Viagra Boys at Brixton Academy review: high-functioning, anti-establishment chaos

Swedish punk band Viagra Boys - (Fredrik Bengtsson)

“There I was, smoking methamphetamine, and now here I am on this big stage with my stupid friends,” grinned Viagra Boys’ frontman Sebastian Murphy to a sold out Brixton Academy: the Swedish punk band’s largest UK headline show of their ten year career to date.

Topless, covered in tattoos, and sporting sunglasses and a pair of Adidas tracksuit bottoms — Murphy’s de facto uniform — it might have made for an unlikely hero’s journey but it encapsulated the lawless and frequently hilarious spirit of the sextet perfectly.

Viagra Boys’ are the opposite of an industry safe bet. Their skulking, musically sleazy tales of cocaine and conspiracy theorists tread a strange and brilliant line between astute anti-establishment intelligence and ridiculous laughs. They look like a bunch of men that concerned curtain-twitchers would call neighbourhood watch on, should they move in next door. But for those who worship at the altar of life’s outliers, there’s no one doing freaky excellence as well as Viagra Boys right now.

Viagra Boys’ frontman Sebastian Murphy (Fredrik Bengtsson)

For this step up to bigger venues — a jump that came in support of semi-self-titled recent fourth album Viagr Aboys — the band had blown their entire budget on the sort of punishing, intense lasers that turned Brixton’s indoor architecture into a heavy, hedonistic club. On Dirty Boyz, they pulsed an ominous shade of slime green as keyboard player Elias Jungvist wiggled around in a pair of denim hotpants; on the swaggering rock’n’roll of Waterboy, they bathed the stage in red. Most effectively, as the main set reached a feral culmination with the apocalyptic intro and prolonged wild jam of Research Chemicals, they made the whole room feel like Glastonbury’s most chaotic night in the South West Corner.
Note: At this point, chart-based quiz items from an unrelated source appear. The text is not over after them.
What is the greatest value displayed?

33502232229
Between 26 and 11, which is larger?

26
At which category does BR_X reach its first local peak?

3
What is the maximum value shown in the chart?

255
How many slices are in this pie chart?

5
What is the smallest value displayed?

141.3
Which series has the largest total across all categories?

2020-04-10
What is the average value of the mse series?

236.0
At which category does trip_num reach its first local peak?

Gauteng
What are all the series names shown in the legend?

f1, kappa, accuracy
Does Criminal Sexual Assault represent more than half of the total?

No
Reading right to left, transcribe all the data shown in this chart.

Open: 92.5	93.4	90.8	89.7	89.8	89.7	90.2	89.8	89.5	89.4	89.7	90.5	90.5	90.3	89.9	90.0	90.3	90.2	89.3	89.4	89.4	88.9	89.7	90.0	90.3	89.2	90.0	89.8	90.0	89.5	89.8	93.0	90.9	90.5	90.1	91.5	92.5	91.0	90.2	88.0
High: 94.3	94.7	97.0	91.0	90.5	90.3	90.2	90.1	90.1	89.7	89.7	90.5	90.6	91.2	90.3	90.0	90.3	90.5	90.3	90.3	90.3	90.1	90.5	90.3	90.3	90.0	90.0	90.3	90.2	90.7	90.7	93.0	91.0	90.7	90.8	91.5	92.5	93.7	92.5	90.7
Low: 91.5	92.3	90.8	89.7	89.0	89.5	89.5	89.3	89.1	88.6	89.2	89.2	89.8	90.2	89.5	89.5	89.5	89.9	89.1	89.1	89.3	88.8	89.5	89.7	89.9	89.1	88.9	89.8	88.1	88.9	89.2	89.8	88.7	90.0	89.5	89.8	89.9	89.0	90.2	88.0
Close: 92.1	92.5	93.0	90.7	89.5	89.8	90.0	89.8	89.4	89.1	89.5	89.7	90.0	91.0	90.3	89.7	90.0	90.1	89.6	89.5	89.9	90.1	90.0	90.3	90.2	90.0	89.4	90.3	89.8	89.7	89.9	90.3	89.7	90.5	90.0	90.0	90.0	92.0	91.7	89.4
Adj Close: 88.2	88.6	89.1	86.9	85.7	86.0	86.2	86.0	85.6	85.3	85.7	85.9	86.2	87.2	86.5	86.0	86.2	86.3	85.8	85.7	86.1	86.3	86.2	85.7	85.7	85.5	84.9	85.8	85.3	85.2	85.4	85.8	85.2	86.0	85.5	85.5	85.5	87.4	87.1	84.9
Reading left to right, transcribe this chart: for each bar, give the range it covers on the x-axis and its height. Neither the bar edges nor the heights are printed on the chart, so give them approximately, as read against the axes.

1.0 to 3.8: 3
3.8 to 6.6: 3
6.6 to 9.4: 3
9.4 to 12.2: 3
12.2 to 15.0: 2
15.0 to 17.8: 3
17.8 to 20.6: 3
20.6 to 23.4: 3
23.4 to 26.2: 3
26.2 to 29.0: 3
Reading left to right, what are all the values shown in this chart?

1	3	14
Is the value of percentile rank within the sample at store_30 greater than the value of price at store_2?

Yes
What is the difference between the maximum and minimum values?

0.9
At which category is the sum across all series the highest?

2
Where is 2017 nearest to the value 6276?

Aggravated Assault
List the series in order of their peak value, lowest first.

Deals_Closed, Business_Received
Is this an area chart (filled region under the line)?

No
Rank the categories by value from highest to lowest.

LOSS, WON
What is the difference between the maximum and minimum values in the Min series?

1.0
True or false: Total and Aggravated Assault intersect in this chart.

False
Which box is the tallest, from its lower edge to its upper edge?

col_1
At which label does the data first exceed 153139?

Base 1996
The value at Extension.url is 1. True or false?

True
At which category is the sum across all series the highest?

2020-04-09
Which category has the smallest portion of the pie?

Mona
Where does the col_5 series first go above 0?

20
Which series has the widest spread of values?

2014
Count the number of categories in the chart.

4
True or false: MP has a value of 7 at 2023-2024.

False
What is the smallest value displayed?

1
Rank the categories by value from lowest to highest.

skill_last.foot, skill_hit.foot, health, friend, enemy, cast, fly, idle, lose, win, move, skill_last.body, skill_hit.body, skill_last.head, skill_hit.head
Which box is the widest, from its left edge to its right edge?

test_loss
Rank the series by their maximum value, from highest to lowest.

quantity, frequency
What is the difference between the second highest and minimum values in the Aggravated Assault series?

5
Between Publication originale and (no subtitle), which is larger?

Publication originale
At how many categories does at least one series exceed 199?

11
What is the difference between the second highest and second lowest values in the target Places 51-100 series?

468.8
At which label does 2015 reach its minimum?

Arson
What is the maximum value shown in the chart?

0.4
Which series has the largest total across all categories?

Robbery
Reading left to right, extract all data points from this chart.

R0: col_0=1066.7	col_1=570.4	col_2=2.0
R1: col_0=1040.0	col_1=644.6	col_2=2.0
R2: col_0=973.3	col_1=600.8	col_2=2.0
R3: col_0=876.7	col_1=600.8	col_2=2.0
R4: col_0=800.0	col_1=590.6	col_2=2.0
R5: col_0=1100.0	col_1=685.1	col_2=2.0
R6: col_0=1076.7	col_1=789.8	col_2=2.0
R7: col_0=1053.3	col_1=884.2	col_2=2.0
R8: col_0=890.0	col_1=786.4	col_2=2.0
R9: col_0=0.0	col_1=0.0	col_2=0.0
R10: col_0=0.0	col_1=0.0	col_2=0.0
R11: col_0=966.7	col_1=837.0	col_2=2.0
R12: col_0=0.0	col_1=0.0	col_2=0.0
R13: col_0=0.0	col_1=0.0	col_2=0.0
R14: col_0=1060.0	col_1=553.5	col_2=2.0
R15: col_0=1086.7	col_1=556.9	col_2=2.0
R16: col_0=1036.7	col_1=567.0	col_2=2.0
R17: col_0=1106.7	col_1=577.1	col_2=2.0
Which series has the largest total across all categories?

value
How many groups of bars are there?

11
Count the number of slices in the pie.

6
High-functioning chaos is, undoubtedly, something Viagra Boys do very well. Natural successors to Iggy Pop and The Stooges, Murphy might not be throwing himself off balconies (although he does manage an impressive crowdsurf) but his idiosyncratic brand of strange charisma was beguiling. He shuffled around, doing a little dance, and the crowd threw themselves at his feet.

It all worked because it was all so self-aware. “You wouldn’t download a car! You wouldn’t download somebody else’s dog! You ain’t no motherf***ing thief!” he declared, taking the infamous TV advert into surreal new territory before launching into the pummelling Ain’t No Thief. “And on a more serious note, here’s a song about sports,” he intoned as the band began their delirious 2018 breakthrough single Sports — a track whose lyrics largely comprise a list of athletic equipment.

The band sold out Brixton Academy ( Fredrik Bengtsson )

Beneath the gags, there was still plenty of substance — not just in the genuine musicality of the band but in the real world ire that nestled just below the piss-taking surface. “A few years ago when I thought things had reached their peak of dumb-fuckery I was writing about all the troglodytes in the world,” he began before Troglodyte, “but they seem to have expanded in their masses. Free Palestine.”

The combination was a wholly intoxicating one: a band from the underbelly raised up to the big stages by a congregation craving the exact mix of anger, humour and fun that can often seem like the only reasonable reaction to a world gone mad.

Your nan might not approve of Murphy and co, but in their own surreal way, Viagra Boys are speaking perfect sense.